England is on the brink of an unprecedented public health experiment, as it prepares to remove almost all Covid-19 restrictions while cases are increasing exponentially.
Sajid Javid, health secretary, told the House of Commons on Tuesday that the “protective wall” of vaccination made it possible to end social-distancing restrictions and “the health, social and economic hardship we know they bring”.
Although some scientists applauded the move to the final step of the unlocking road map on July 19, which prime minister Boris Johnson announced on Monday, others expressed varying degrees of caution or alarm.
“The wall of protection offered by vaccination is not solid — it’s affected by rising case numbers, hospitalisations and the ever present threat of new variants popping up that are vaccine-resistant,” said Professor Lawrence Young, a virologist at Warwick Medical School. “This a big gamble.”
Calum Semple, professor of medicine at Liverpool university and a member of the government’s Sage science advisory group, was more sympathetic. “I wouldn’t say this is a gamble, it’s more of a calculated risk,” he said.
Virologists are worried by the way vaccines are being used to “prevent illness in people rather than the usual primary aim of a vaccine, which is to prevent infection in the first place”, said Professor Richard Tedder of Imperial College London.
“Using these vaccines in the present way to free up our behaviour comes with the very real risk of facilitating the escape of variants which will be even more resistant to vaccines and potentially more infectious,” he said. “Failing to recognise this is playing with fire.”
Azra Ghani, professor of infectious disease epidemiology at Imperial, agreed. “By letting the virus run through the population, we are creating the perfect condition for the selection of mutations that allow the virus to evade the vaccine,” she said. “This strategy may therefore not only be risky for England but could also set back the global fight against the pandemic.”
The outlook is less clear than at any time in the past 15 months. “There’s been uncertainty throughout the pandemic but we’re now in a situation where it’s not just overall transmission that’s changing, it’s also the underlying relationship between the different data streams, such as infections, cases and hospitalisations,” said Adam Kucharski, associate professor in infectious disease epidemiology at the London School of Hygiene and Tropical Medicine.
The three main university groups that provide modelling advice to the UK government are updating their data this week. Their last projections, released in mid-June, showed a wide range of outcomes. This depended on the effectiveness of vaccines against Delta and other new variants; the durability of immunity; how transmissible the virus becomes; and the extent to which people maintain precautions such as mask-wearing and social distancing after legal restrictions end.
Infections are currently doubling every nine to 10 days, and Javid said on Tuesday that the number of new daily cases could quadruple during the summer to reach 100,000. Although vaccines have cut the mortality rate from about 0.8 per cent before vaccination started to 0.1 per cent today, 100,000 cases would translate into about 3,000 hospital admissions and 100 deaths a day.
Covid on that scale would put the NHS under considerable strain, hospital leaders say. The extra beds and resources required to care for these patients would be diverted from clearing the non-Covid backlog.

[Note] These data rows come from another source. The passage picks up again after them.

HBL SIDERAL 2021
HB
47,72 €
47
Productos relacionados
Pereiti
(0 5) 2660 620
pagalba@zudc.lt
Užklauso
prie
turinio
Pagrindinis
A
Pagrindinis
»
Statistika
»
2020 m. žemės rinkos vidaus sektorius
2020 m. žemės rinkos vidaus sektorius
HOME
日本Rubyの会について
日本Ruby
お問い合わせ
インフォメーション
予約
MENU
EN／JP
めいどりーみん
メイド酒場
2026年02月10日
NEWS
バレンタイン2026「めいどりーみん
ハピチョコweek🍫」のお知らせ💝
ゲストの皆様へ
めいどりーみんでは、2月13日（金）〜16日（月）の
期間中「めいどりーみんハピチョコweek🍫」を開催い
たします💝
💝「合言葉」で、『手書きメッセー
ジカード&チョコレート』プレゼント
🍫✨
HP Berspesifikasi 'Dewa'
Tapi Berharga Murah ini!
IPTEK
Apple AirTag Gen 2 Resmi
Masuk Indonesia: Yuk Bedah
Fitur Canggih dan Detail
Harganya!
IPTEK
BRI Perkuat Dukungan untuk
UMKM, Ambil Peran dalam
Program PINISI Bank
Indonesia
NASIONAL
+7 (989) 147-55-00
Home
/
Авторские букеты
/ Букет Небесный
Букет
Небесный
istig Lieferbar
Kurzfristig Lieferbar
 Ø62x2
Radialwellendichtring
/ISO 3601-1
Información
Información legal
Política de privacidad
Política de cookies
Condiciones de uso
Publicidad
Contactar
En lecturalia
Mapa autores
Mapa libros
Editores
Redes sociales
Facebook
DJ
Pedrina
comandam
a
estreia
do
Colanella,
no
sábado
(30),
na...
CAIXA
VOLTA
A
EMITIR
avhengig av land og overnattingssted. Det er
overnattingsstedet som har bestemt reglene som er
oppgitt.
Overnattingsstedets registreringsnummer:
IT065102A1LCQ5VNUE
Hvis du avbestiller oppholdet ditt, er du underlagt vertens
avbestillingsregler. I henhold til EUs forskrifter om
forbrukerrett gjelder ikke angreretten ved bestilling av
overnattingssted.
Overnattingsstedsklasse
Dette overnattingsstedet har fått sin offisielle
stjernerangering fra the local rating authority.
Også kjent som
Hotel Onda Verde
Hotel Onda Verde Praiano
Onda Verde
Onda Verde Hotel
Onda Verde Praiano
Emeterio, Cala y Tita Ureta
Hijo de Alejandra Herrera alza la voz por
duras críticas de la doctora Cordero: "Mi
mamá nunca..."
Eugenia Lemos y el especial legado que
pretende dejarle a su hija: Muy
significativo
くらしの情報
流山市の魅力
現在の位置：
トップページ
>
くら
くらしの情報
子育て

The government is on track to achieve its target of offering every adult a first jab and to have given a second dose to two-thirds of adults by July 19, said Matt Linley, senior analyst with the life sciences analytics company Airfinity. It is also set to double-jab every adult by mid-September.
An even faster rollout would not be possible because of supply constraints over the two mRNA vaccines, from BioNTech/Pfizer and Moderna.
In the UK’s favour is one of the world’s highest vaccine acceptance rates, said Airfinity chief executive Rasmus Bech Hansen. “The high uptake among the younger population has surprised us. Our models were more conservative.”
“It seems clear that the government policies are based on a new form of herd immunity strategy,” Kevin Courtney, joint general secretary of the National Education Union, said on Tuesday. “They are hoping that the increase in vaccination rates and the increase in infection rates across the summer will eventually get cases to fall simply because there is no one left to infect.”
The prime minister’s spokesman denied pursuing herd immunity, saying: “It’s not a policy goal of the government. We are moving through the age groups to provide first and second doses.”
Herd immunity has become a dirty phrase for some people because it has connotations of letting infection rip through a population without caring sufficiently about the suffering caused.
But the policy is essentially to build up immunity in the population, aiming to provide as much as possible through vaccination rather than uncontrolled infection, so that eventually cases begin to fall as the virus encounters too few unprotected people to propagate further.